La decima, che abbiamo sotto il titolo _de quaestionibus inter Fiscum, et privatum_, prescrive a' Maestri Camerari che eccettuatene le cause feudali, abbiano a conoscere di tutti i giudicj, così reali, come personali tra il Fisco ed i privati, colli Giustizieri aggiunti, e coll'intervento dell'Avvocato fiscale.
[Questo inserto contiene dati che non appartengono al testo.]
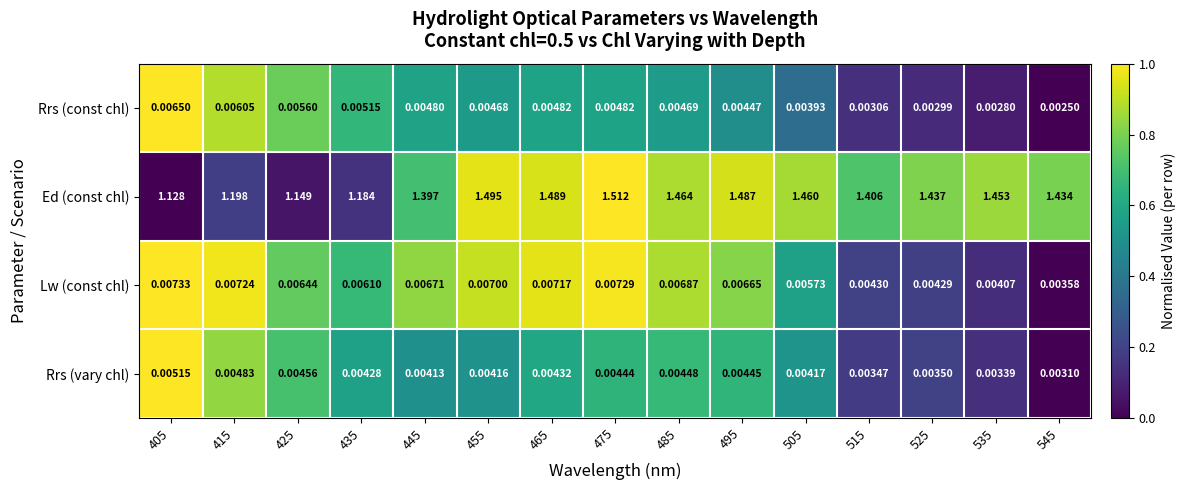

Is the value of Rrs (const chl) at 475 greater than the value of Lw (const chl) at 515?

Yes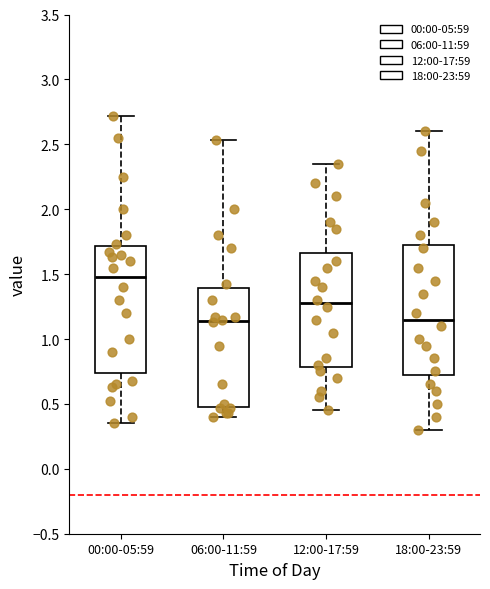

Where is the upper edge of the box for 18:00-23:59 on the y-axis? The values are not printed on the chart, so give them approximately, as read against the axis.

1.75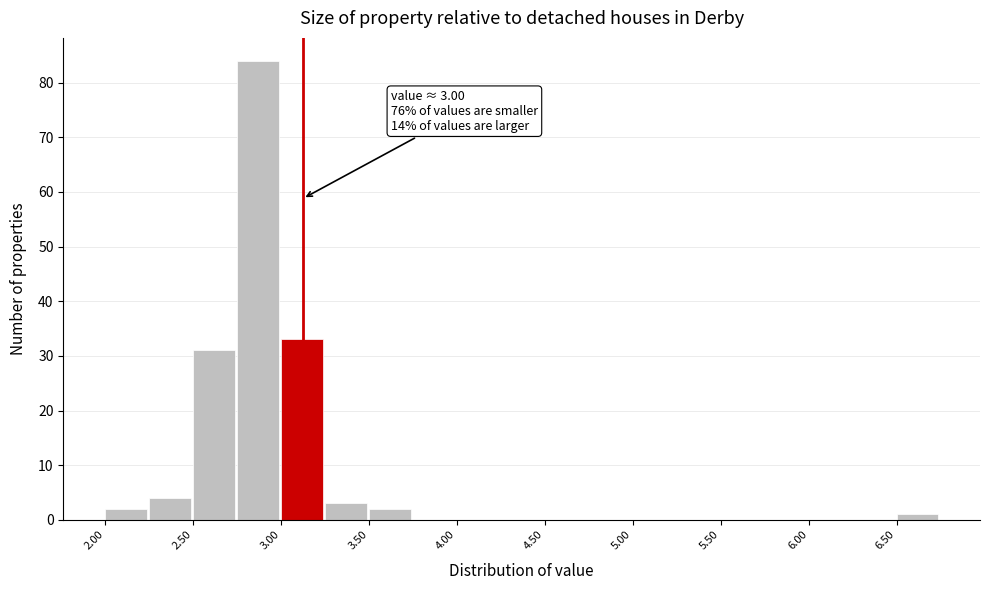

Over which range of the x-axis is the bar tallest?

2.75 to 3.00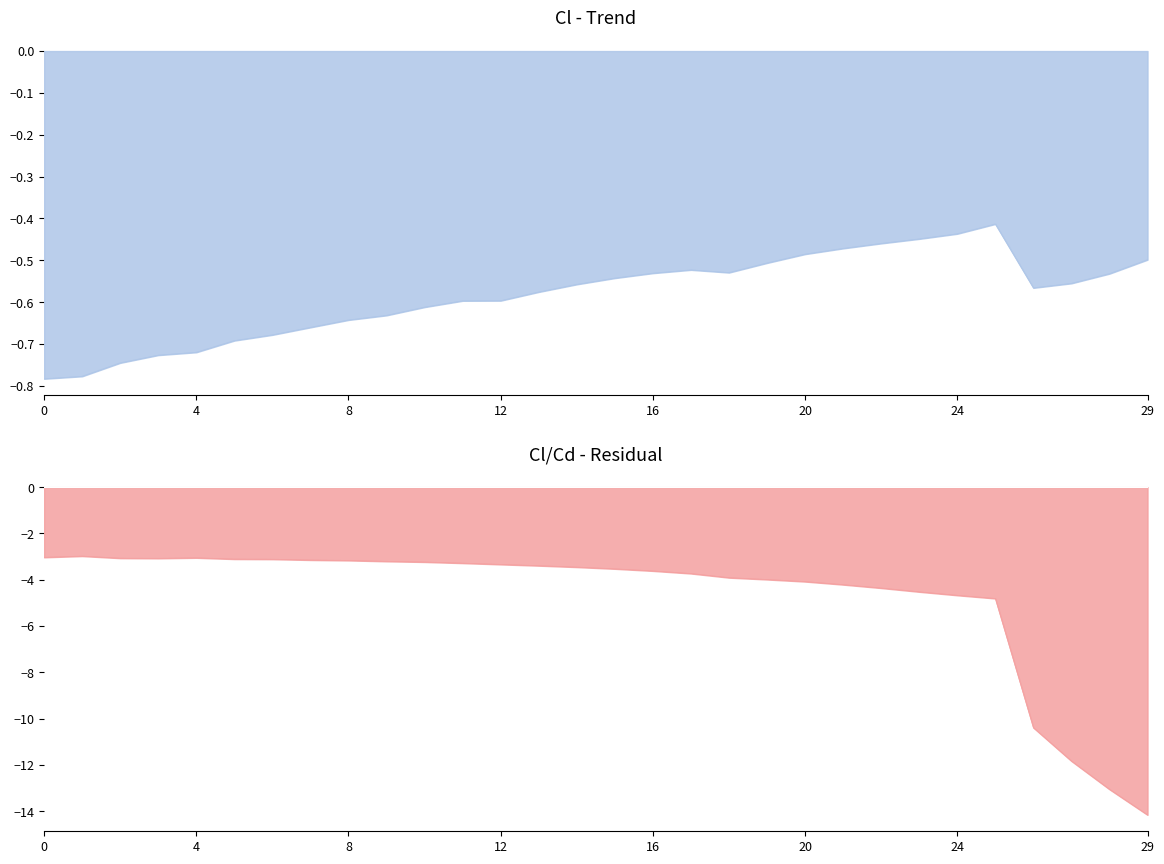

Between 7 and 25, which series saw the biggest shift?

Cl_Cd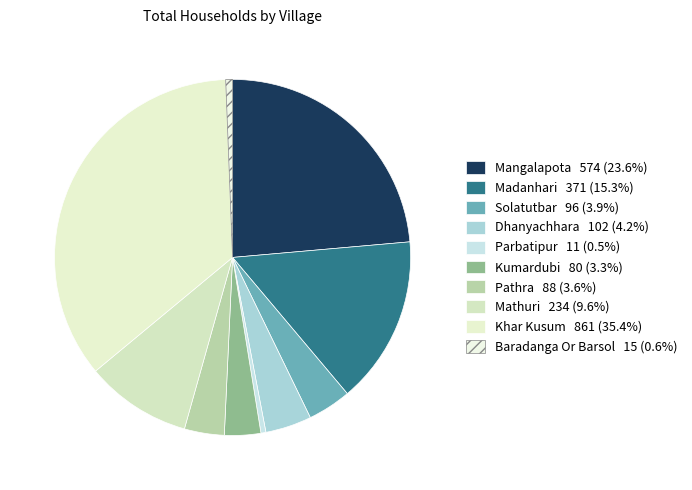

How many slices are in this pie chart?

10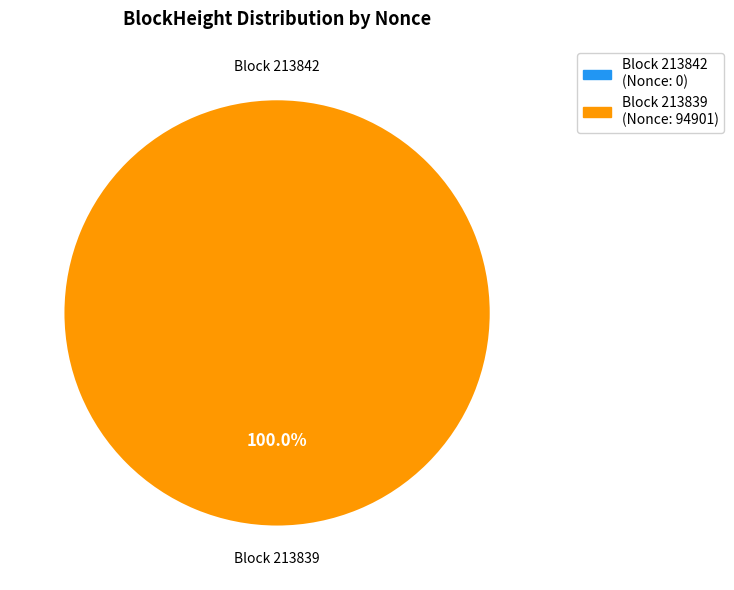

What is the smallest slice in the pie chart?

213842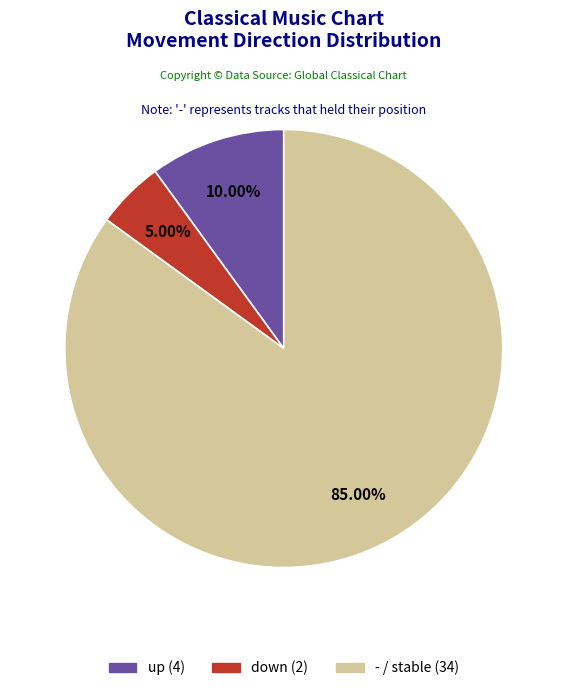

Rank the categories by value from lowest to highest.

down, up, -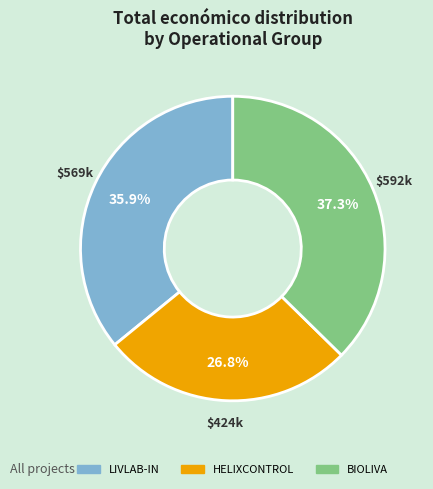

Is there a majority slice in this chart?

No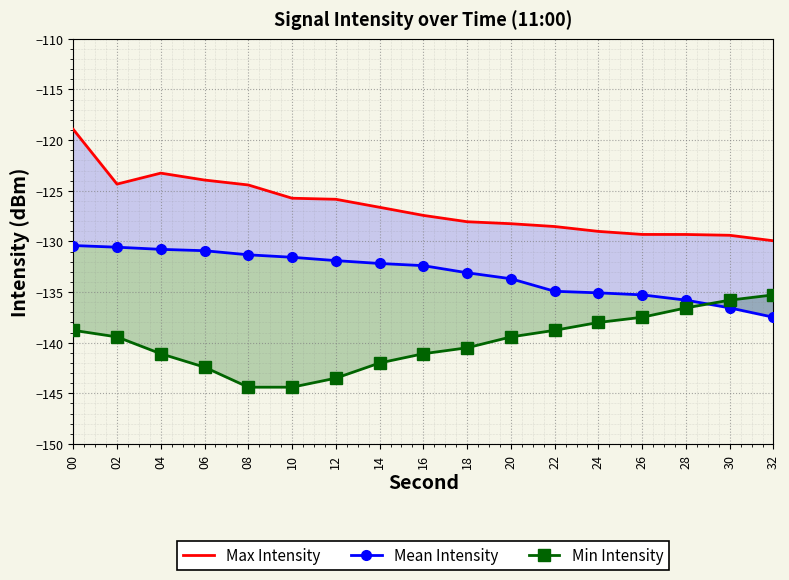

Which series changed the most between 02 and 18?

Max Intensity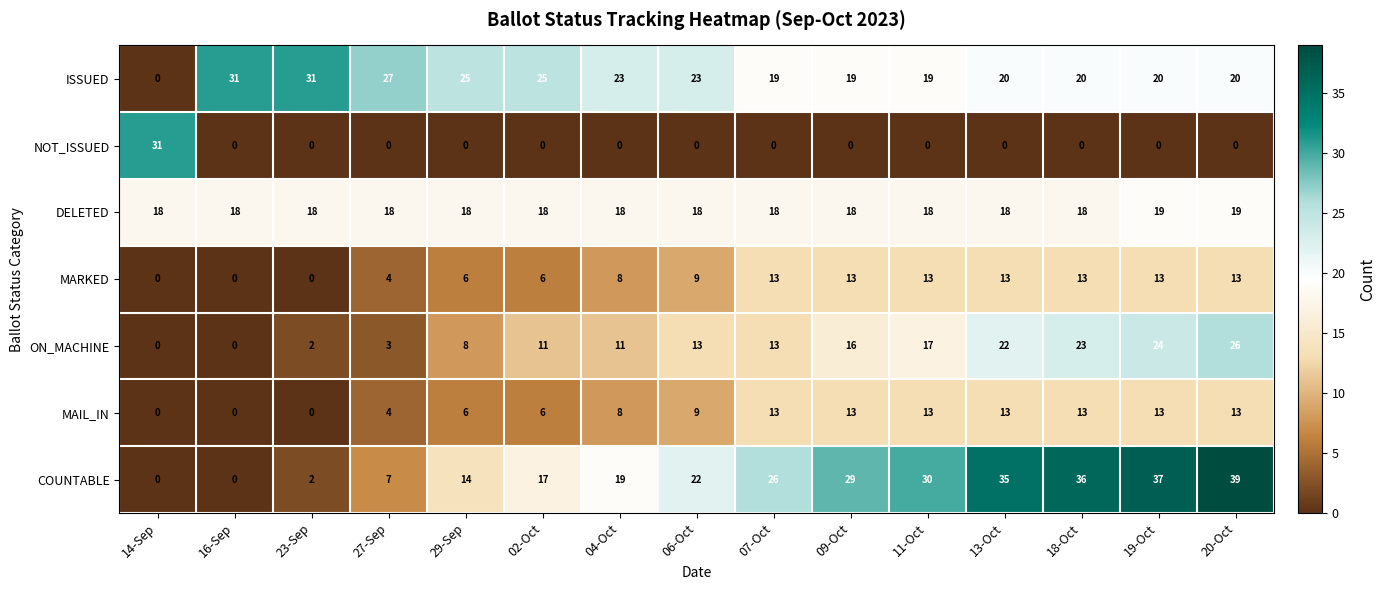

Between 06-Oct and 18-Oct, which series saw the biggest shift?

COUNTABLE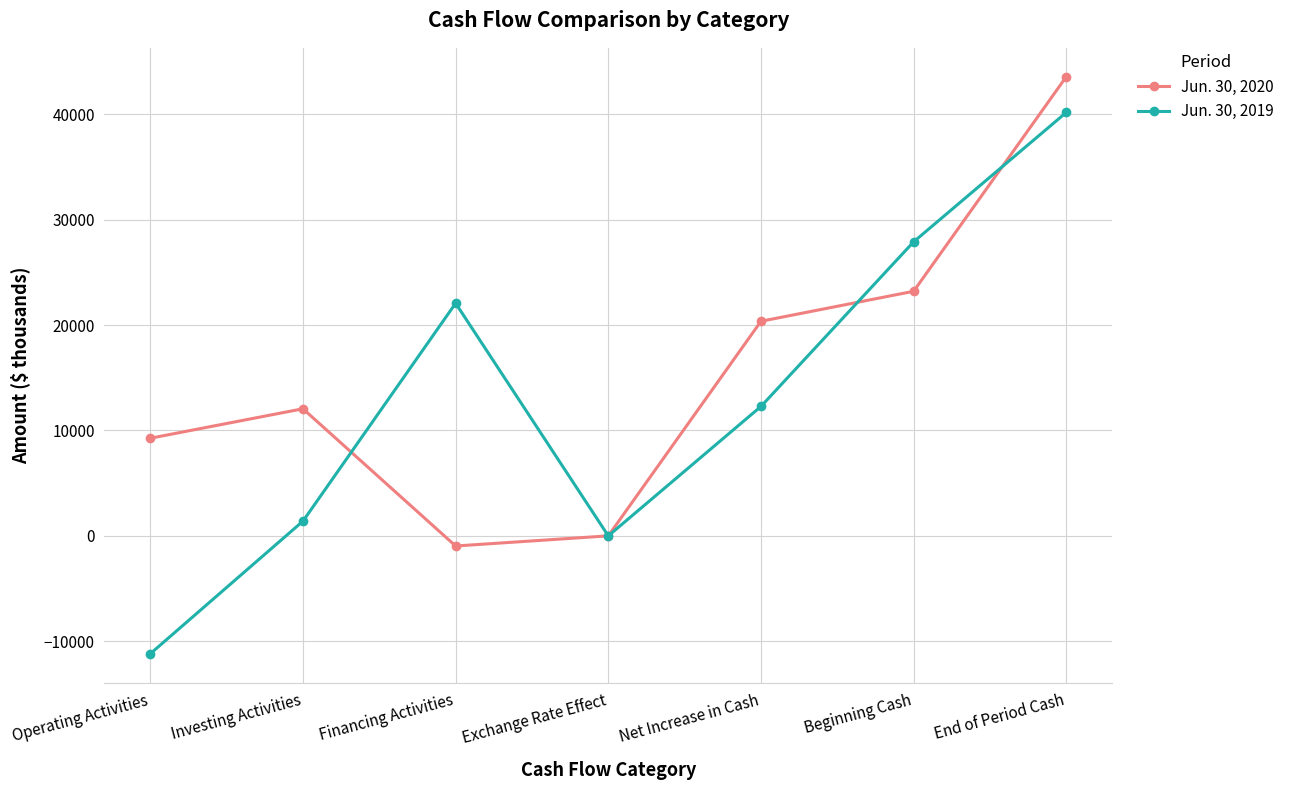

Reading left to right, transcribe all the data shown in this chart.

Jun. 30, 2020: Operating Activities=9261	Investing Activities=12056	Financing Activities=-961	Exchange Rate Effect=1	Net Increase in Cash=20357	Beginning Cash=23201	End of Period Cash=43558
Jun. 30, 2019: Operating Activities=-11182	Investing Activities=1396	Financing Activities=22066	Exchange Rate Effect=-1	Net Increase in Cash=12279	Beginning Cash=27892	End of Period Cash=40171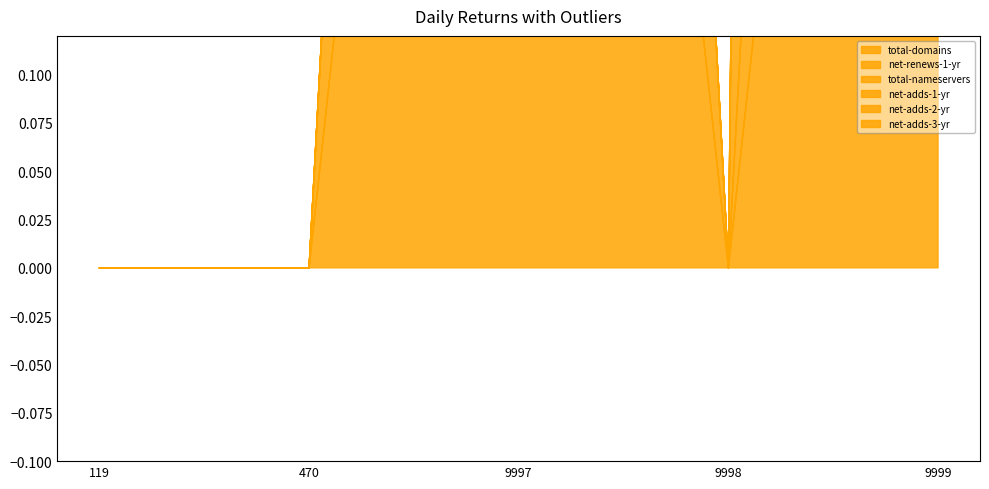

Reading left to right, transcribe all the data shown in this chart.

total-domains: 119=0	470=0	9997=1	9998=0	9999=1
net-renews-1-yr: 119=0	470=0	9997=1	9998=0	9999=1
total-nameservers: 119=0	470=0	9997=0	9998=0	9999=8
net-adds-1-yr: 119=0	470=0	9997=0	9998=0	9999=0
net-adds-2-yr: 119=0	470=0	9997=0	9998=0	9999=0
net-adds-3-yr: 119=0	470=0	9997=0	9998=0	9999=0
L'undecima, sotto il titolo _de cognitione causae coram Bajulis_, dà facoltà a' Baglivi di poter conoscere ne' luoghi dove sono preposti, di tutte le cause civili così reali, come personali, eccettuatene le cause feudali: di conoscere ancora de' furti minimi e d'altri minori delitti, che non portano pena di mutilazion di membra. La duodecima che si legge sotto il titolo _de fure capto per Bajulum_, prescrive a' Baglivi, che prendendo qualche ladro forastiero, l'abbiano insieme colla roba rubata a consignar in mano de' Giustizieri: se sarà del luogo, ove sono preposti, parimente lo debbiano consegnare a' Giustizieri, ma le robe mobili del medesimo dovranno essi applicarle al Fisco di quel luogo.